PHP doesn't properly URL-decode POST values, or is the bug somewhere else?
- by Vilx-
I have a PHP website that integrates with PayPal. As part of it's normal operation it sends a POST request to a user defined URL about every transaction (and some other events). It's called IPN for those who know.
All was/is working just fine, until we moved to a new hosting provider last week. This naturally resulted in downtime, changing DNS entries, PHP misconfigurations, etc. In short - PayPal was unable to send the notifications for a few days.

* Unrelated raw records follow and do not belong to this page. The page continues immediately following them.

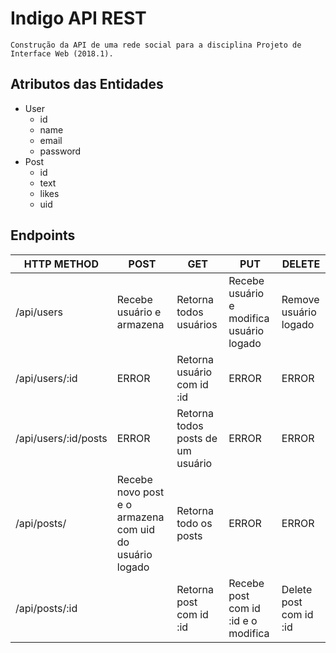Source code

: # Indigo API REST
    Construção da API de uma rede social para a disciplina Projeto de Interface Web (2018.1).

## Atributos das Entidades
* User
    * id
    * name
    * email
    * password
* Post
    * id
    * text
    * likes
    * uid

## Endpoints

| HTTP METHOD |      POST      |      GET      |      PUT      |      DELETE      |
|-------------|----------------|---------------|---------------|------------------|
| /api/users  | Recebe usuário e armazena | Retorna todos usuários | Recebe usuário e ​modifica usuário logado | Remove usuário logado |
| /api/users/:id | ERROR | Retorna usuário com id :id | ERROR | ERROR |
| /api/users/:id/posts | ERROR | Retorna todos posts de um usuário | ERROR | ERROR |
| /api/posts/ | Recebe novo post e o armazena com uid do usuário logado | Retorna todo os posts | ERROR | ERROR |
| /api/posts/:id |  | Retorna post com id :id | Recebe post com id :id e o ​modifica | Delete post com id :id |
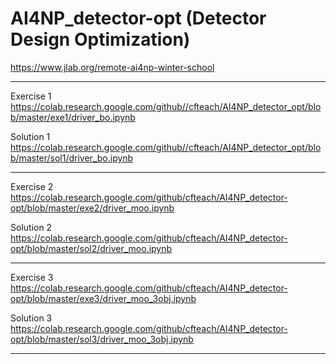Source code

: # AI4NP_detector-opt (Detector Design Optimization)

https://www.jlab.org/remote-ai4np-winter-school

-----------------------------------------------------------------------------------------------------
Exercise 1
https://colab.research.google.com/github//cfteach/AI4NP_detector_opt/blob/master/exe1/driver_bo.ipynb

Solution 1
https://colab.research.google.com/github//cfteach/AI4NP_detector_opt/blob/master/sol1/driver_bo.ipynb

-----------------------------------------------------------------------------------------------------
Exercise 2
https://colab.research.google.com/github/cfteach/AI4NP_detector-opt/blob/master/exe2/driver_moo.ipynb 

Solution 2
https://colab.research.google.com/github/cfteach/AI4NP_detector-opt/blob/master/sol2/driver_moo.ipynb 

-----------------------------------------------------------------------------------------------------
Exercise 3
https://colab.research.google.com/github/cfteach/AI4NP_detector-opt/blob/master/exe3/driver_moo_3obj.ipynb 

Solution 3
https://colab.research.google.com/github/cfteach/AI4NP_detector-opt/blob/master/sol3/driver_moo_3obj.ipynb 

-----------------------------------------------------------------------------------------------------
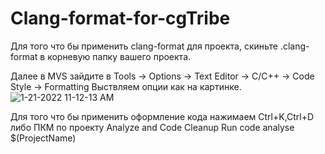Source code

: # Clang-format-for-cgTribe

Для того что бы применить clang-format для проекта, скиньте .clang-format в корневую папку вашего проекта.

Далее в MVS зайдите в Tools -> Options -> Text Editor -> C/C++ -> Code Style -> Formatting Выствляем опции как на картинке. ![1-21-2022 11-12-13 AM](https://user-images.githubusercontent.com/60007719/150482808-751d9e7b-79c7-4287-9896-d84d1c2a358f.png)

Для того что бы применить оформление кода нажимаем Ctrl+K,Ctrl+D либо ПКМ по проекту Analyze and Code Cleanup Run code analyse $(ProjectName)
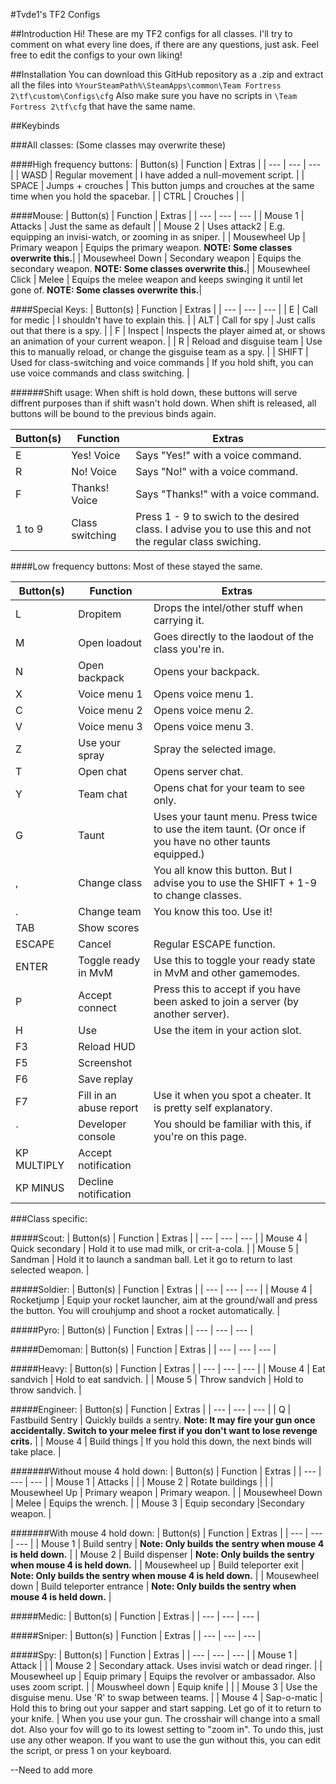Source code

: #Tvde1's TF2 Configs

##Introduction
Hi!
These are my TF2 configs for all classes.
I'll try to comment on what every line does, if there are any questions, just ask.
Feel free to edit the configs to your own liking!


##Installation
You can download this GitHub repository as a .zip and extract all the files into `%YourSteamPath%\SteamApps\common\Team Fortress 2\tf\custom\Configs\cfg`
Also make sure you have no scripts in `\Team Fortress 2\tf\cfg` that have the same name.


##Keybinds

###All classes: (Some classes may overwrite these)

####High frequency buttons:
| Button(s) | Function | Extras |
| --- | --- | --- |
| WASD | Regular movement | I have added a null-movement script. |
| SPACE | Jumps + crouches | This button jumps and crouches at the same time when you hold the spacebar. |
| CTRL | Crouches | |

####Mouse:
| Button(s) | Function | Extras |
| --- | --- | --- |
| Mouse 1 | Attacks | Just the same as default |
| Mouse 2 | Uses attack2 | E.g. equipping an invisi-watch, or zooming in as sniper. |
| Mousewheel Up | Primary weapon | Equips the primary weapon. **NOTE: Some classes overwrite this.**|
| Mousewheel Down | Secondary weapon | Equips the secondary weapon. **NOTE: Some classes overwrite this.**|
| Mousewheel Click | Melee | Equips the melee weapon and keeps swinging it until let gone of. **NOTE: Some classes overwrite this.**|

####Special Keys:
| Button(s) | Function | Extras |
| --- | --- | --- |
| E | Call for medic | I shouldn't have to explain this. |
| ALT | Call for spy | Just calls out that there is a spy. |
| F | Inspect | Inspects the player aimed at, or shows an animation of your current weapon. |
| R | Reload and disguise team | Use this to manually reload, or change the gisguise team as a spy. |
| SHIFT | Used for class-switching and voice commands | If you hold shift, you can use voice commands and class switching. |

######Shift usage: 
When shift is hold down, these buttons will serve diffrent purposes than if shift wasn't hold down. When shift is released, all buttons will be bound to the previous binds again.

| Button(s) | Function | Extras |
| --- | --- | --- |
| E | Yes! Voice | Says "Yes!" with a voice command. |
| R | No! Voice | Says "No!" with a voice command. |
| F | Thanks! Voice | Says "Thanks!" with a voice command. |
| 1 to 9 | Class switching | Press 1 - 9 to swich to the desired class. I advise you to use this and not the regular class swiching. |

####Low frequency buttons:
Most of these stayed the same.

| Button(s) | Function | Extras |
| --- | --- | --- |
| L | Dropitem | Drops the intel/other stuff when carrying it. |
| M | Open loadout | Goes directly to the laodout of the class you're in. |
| N | Open backpack | Opens your backpack. |
| X | Voice menu 1 | Opens voice menu 1. |
| C | Voice menu 2 | Opens voice menu 2. |
| V | Voice menu 3 | Opens voice menu 3. |
| Z | Use your spray | Spray the selected image. |
| T | Open chat | Opens server chat. |
| Y | Team chat | Opens chat for your team to see only. |
| G | Taunt | Uses your taunt menu. Press twice to use the item taunt. (Or once if you have no other taunts equipped.) |
| , | Change class | You all know this button. But I advise you to use the SHIFT + 1-9 to change classes. |
| . | Change team | You know this too. Use it! |
| TAB | Show scores | |
| ESCAPE | Cancel | Regular ESCAPE function. |
| ENTER | Toggle ready in MvM | Use this to toggle your ready state in MvM and other gamemodes. |"
| P | Accept connect | Press this to accept if you have been asked to join a server (by another server). |
| H | Use | Use the item in your action slot. |
| F3 | Reload HUD |
| F5 | Screenshot | |
| F6 | Save replay | |
| F7 | Fill in an abuse report | Use it when you spot a cheater. It is pretty self explanatory. |
| ` | Developer console | You should be familiar with this, if you're on this page. |
| KP MULTIPLY | Accept notification | |
| KP MINUS | Decline notification | | 



###Class specific:

#####Scout:
| Button(s) | Function | Extras |
| --- | --- | --- |
| Mouse 4 | Quick secondary | Hold it to use mad milk, or crit-a-cola. |
| Mouse 5 | Sandman | Hold it to launch a sandman ball. Let it go to return to last selected weapon. |

#####Soldier:
| Button(s) | Function | Extras |
| --- | --- | --- |
| Mouse 4 | Rocketjump | Equip your rocket launcher, aim at the ground/wall and press the button. You will crouhjump and shoot a rocket automatically. |

#####Pyro:
| Button(s) | Function | Extras |
| --- | --- | --- |

#####Demoman:
| Button(s) | Function | Extras |
| --- | --- | --- |

#####Heavy:
| Button(s) | Function | Extras |
| --- | --- | --- |
| Mouse 4 | Eat sandvich | Hold to eat sandvich. |
| Mouse 5 | Throw sandvich | Hold to throw sandvich. |

#####Engineer:
| Button(s) | Function | Extras |
| --- | --- | --- |
| Q | Fastbuild Sentry | Quickly builds a sentry. **Note: It may fire your gun once accidentally. Switch to your melee first if you don't want to lose revenge crits.** |
| Mouse 4 | Build things | If you hold this down, the next binds will take place. |

#######Without mouse 4 hold down:
| Button(s) | Function | Extras |
| --- | --- | --- |
| Mouse 1 | Attacks | |
| Mouse 2 | Rotate buildings | |
| Mousewheel Up | Primary weapon | Primary weapon. |
| Mousewheel Down | Melee | Equips the wrench. |
| Mouse 3 | Equip secondary |Secondary weapon. |

#######With mouse 4 hold down:
| Button(s) | Function | Extras |
| --- | --- | --- |
| Mouse 1 | Build sentry | **Note: Only builds the sentry when mouse 4 is held down.** |
| Mouse 2 | Build dispenser | **Note: Only builds the sentry when mouse 4 is held down.** |
| Mousewheel up | Build teleporter exit | **Note: Only builds the sentry when mouse 4 is held down.** |
| Mousewheel down | Build teleporter entrance | **Note: Only builds the sentry when mouse 4 is held down.** |

#####Medic:
| Button(s) | Function | Extras |
| --- | --- | --- |

#####Sniper:
| Button(s) | Function | Extras |
| --- | --- | --- |

#####Spy:
| Button(s) | Function | Extras |
| --- | --- | --- |
| Mouse 1 | Attack | |
| Mouse 2 | Secondary attack. Uses invisi watch or dead ringer. |
| Mousewheel up | Equip primary | Equips the revolver or ambassador. Also uses zoom script. |
| Mouswheel down | Equip knife | |
| Mouse 3 | Use the disguise menu. Use 'R' to swap between teams. |
| Mouse 4 | Sap-o-matic | Hold this to bring out your sapper and start sapping. Let go of it to return to your knife. |
When you use your gun. The crosshair will change into a small dot. Also your fov will go to its lowest setting to "zoom in". To undo this, just use any other weapon. If you want to use the gun without this, you can edit the script, or press 1 on your keyboard.


--Need to add more
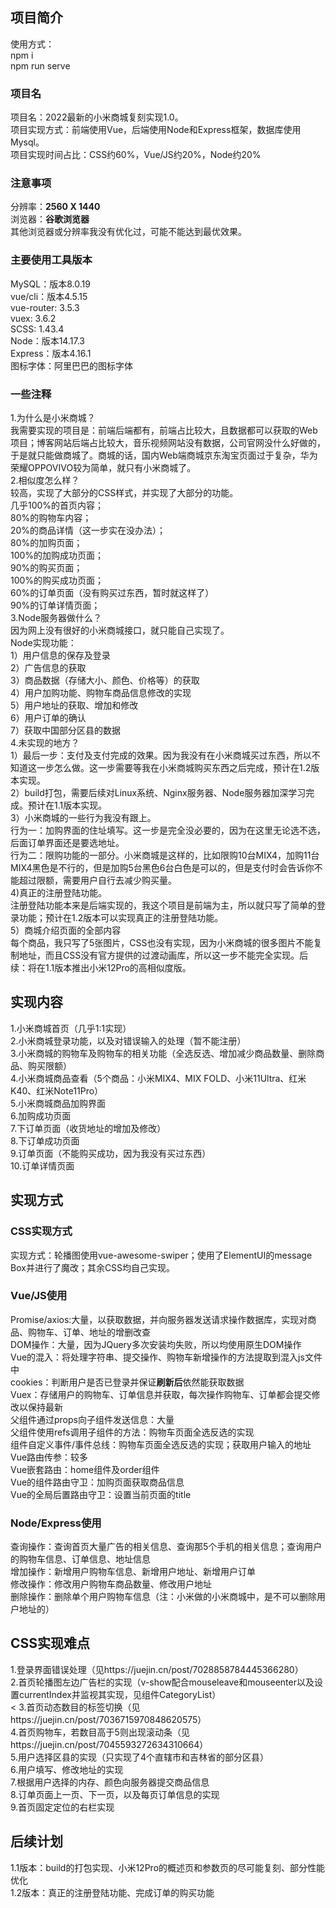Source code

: ## 项目简介
使用方式：<br>
npm i <br>
npm run serve<br>
### 项目名
项目名：2022最新的小米商城复刻实现1.0。<br>
项目实现方式：前端使用Vue，后端使用Node和Express框架，数据库使用Mysql。<br>
项目实现时间占比：CSS约60%，Vue/JS约20%，Node约20%<br>
### 注意事项
分辨率：**2560 X 1440**<br>
浏览器：**谷歌浏览器**<br>
其他浏览器或分辨率我没有优化过，可能不能达到最优效果。<br>
### 主要使用工具版本
MySQL：版本8.0.19<br>
vue/cli：版本4.5.15<br>
vue-router: 3.5.3<br>
vuex: 3.6.2<br>
SCSS: 1.43.4<br>
Node：版本14.17.3<br>
Express：版本4.16.1<br>
图标字体：阿里巴巴的图标字体<br>
### 一些注释
1.为什么是小米商城？<br>
我需要实现的项目是：前端后端都有，前端占比较大，且数据都可以获取的Web项目；博客网站后端占比较大，音乐视频网站没有数据，公司官网没什么好做的，于是就只能做商城了。商城的话，国内Web端商城京东淘宝页面过于复杂，华为荣耀OPPOVIVO较为简单，就只有小米商城了。<br>
2.相似度怎么样？<br>
较高，实现了大部分的CSS样式，并实现了大部分的功能。<br>
几乎100%的首页内容；<br>
80%的购物车内容；<br>
20%的商品详情（这一步实在没办法）；<br>
80%的加购页面；<br>
100%的加购成功页面；<br>
90%的购买页面；<br>
100%的购买成功页面；<br>
60%的订单页面（没有购买过东西，暂时就这样了）<br>
90%的订单详情页面；<br>
3.Node服务器做什么？<br>
因为网上没有很好的小米商城接口，就只能自己实现了。<br>
Node实现功能：<br>
1）用户信息的保存及登录<br>
2）广告信息的获取<br>
3）商品数据（存储大小、颜色、价格等）的获取<br>
4）用户加购功能、购物车商品信息修改的实现<br>
5）用户地址的获取、增加和修改<br>
6）用户订单的确认<br>
7）获取中国部分区县的数据<br>
4.未实现的地方？<br>
1）最后一步：支付及支付完成的效果。因为我没有在小米商城买过东西，所以不知道这一步怎么做。这一步需要等我在小米商城购买东西之后完成，预计在1.2版本实现。<br>
2）build打包，需要后续对Linux系统、Nginx服务器、Node服务器加深学习完成。预计在1.1版本实现。<br>
3）小米商城的一些行为我没有跟上。<br>
行为一：加购界面的住址填写。这一步是完全没必要的，因为在这里无论选不选，后面订单界面还是要选地址。<br>
行为二：限购功能的一部分。小米商城是这样的，比如限购10台MIX4，加购11台MIX4黑色是不行的，但是加购5台黑色6台白色是可以的，但是支付时会告诉你不能超过限额，需要用户自行去减少购买量。<br>
4)真正的注册登陆功能。<br>
注册登陆功能本来是后端实现的，我这个项目是前端为主，所以就只写了简单的登录功能；预计在1.2版本可以实现真正的注册登陆功能。<br>
5）商城介绍页面的全部内容<br>
每个商品，我只写了5张图片，CSS也没有实现，因为小米商城的很多图片不能复制地址，而且CSS没有官方提供的过渡动画库，所以这一步不能完全实现。后续：将在1.1版本推出小米12Pro的高相似度版。<br>
## 实现内容<br>
1.小米商城首页（几乎1:1实现）<br>
2.小米商城登录功能，以及对错误输入的处理（暂不能注册）<br>
3.小米商城的购物车及购物车的相关功能（全选反选、增加减少商品数量、删除商品、购买限额）<br>
4.小米商城商品查看（5个商品：小米MIX4、MIX FOLD、小米11Ultra、红米K40、红米Note11Pro）<br>
5.小米商城商品加购界面<br>
6.加购成功页面<br>
7.下订单页面（收货地址的增加及修改）<br>
8.下订单成功页面<br>
9.订单页面（不能购买成功，因为我没有买过东西）<br>
10.订单详情页面<br>
## 实现方式
### CSS实现方式
实现方式：轮播图使用vue-awesome-swiper；使用了ElementUI的message Box并进行了魔改；其余CSS均自己实现。
### Vue/JS使用
Promise/axios:大量，以获取数据，并向服务器发送请求操作数据库，实现对商品、购物车、订单、地址的增删改查<br>
DOM操作：大量，因为JQuery多次安装均失败，所以均使用原生DOM操作<br>
Vue的混入：将处理字符串、提交操作、购物车新增操作的方法提取到混入js文件中<br>
cookies：判断用户是否已登录并保证**刷新后**依然能获取数据<br>
Vuex：存储用户的购物车、订单信息并获取，每次操作购物车、订单都会提交修改以保持最新<br>
父组件通过props向子组件发送信息：大量<br>
父组件使用refs调用子组件的方法：购物车页面全选反选的实现<br>
组件自定义事件/事件总线：购物车页面全选反选的实现；获取用户输入的地址<br>
Vue路由传参：较多<br>
Vue嵌套路由：home组件及order组件<br>
Vue的组件路由守卫：加购页面获取商品信息<br>
Vue的全局后置路由守卫：设置当前页面的title<br>
### Node/Express使用
查询操作：查询首页大量广告的相关信息、查询那5个手机的相关信息；查询用户的购物车信息、订单信息、地址信息<br>
增加操作：新增用户购物车信息、新增用户地址、新增用户订单<br>
修改操作：修改用户购物车商品数量、修改用户地址<br>
删除操作：删除单个用户购物车信息（注：小米做的小米商城中，是不可以删除用户地址的）<br>
## CSS实现难点
1.登录界面错误处理（见https://juejin.cn/post/7028858784445366280）<br>
2.首页轮播图左边广告栏的实现（v-show配合mouseleave和mouseenter以及设置currentIndex并监视其实现，见组件CategoryList）<br><
3.首页动态数目的标签切换（见https://juejin.cn/post/7036715970848620575）<br>
4.首页购物车，若数目高于5则出现滚动条（见https://juejin.cn/post/7045593272634310664）<br>
5.用户选择区县的实现（只实现了4个直辖市和吉林省的部分区县）<br>
6.用户填写、修改地址的实现<br>
7.根据用户选择的内存、颜色向服务器提交商品信息<br>
8.订单页面上一页、下一页，以及每页订单信息的实现<br>
9.首页固定定位的右栏实现<br>
## 后续计划
1.1版本：build的打包实现、小米12Pro的概述页和参数页的尽可能复刻、部分性能优化<br>
1.2版本：真正的注册登陆功能、完成订单的购买功能<br>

Now, this is not that bad, because there is an option just for that - you can log into PayPal, go to the appropriate menu item, and have it resend the failed notifications. Which we did, and it resulted in over 400 error emails. The problem is that normally the email of the receiver ($_POST['business']) is received by PHP as [email protected], but when resending it comes out as my%40business.com. And the request validation goes crazy.
Obviously either something somewhere is missing a call to urldecode() or something is doing one too many urlencode(). But who? Is this a bug in PHP? I've never had such a problem before, not with any POST data ever. Perhaps PayPal has a bug? Wouldn't be surprising, but then this should have been caught ages ago. Or perhaps I'm doing something wrong and I should really be calling the urldecode() myself?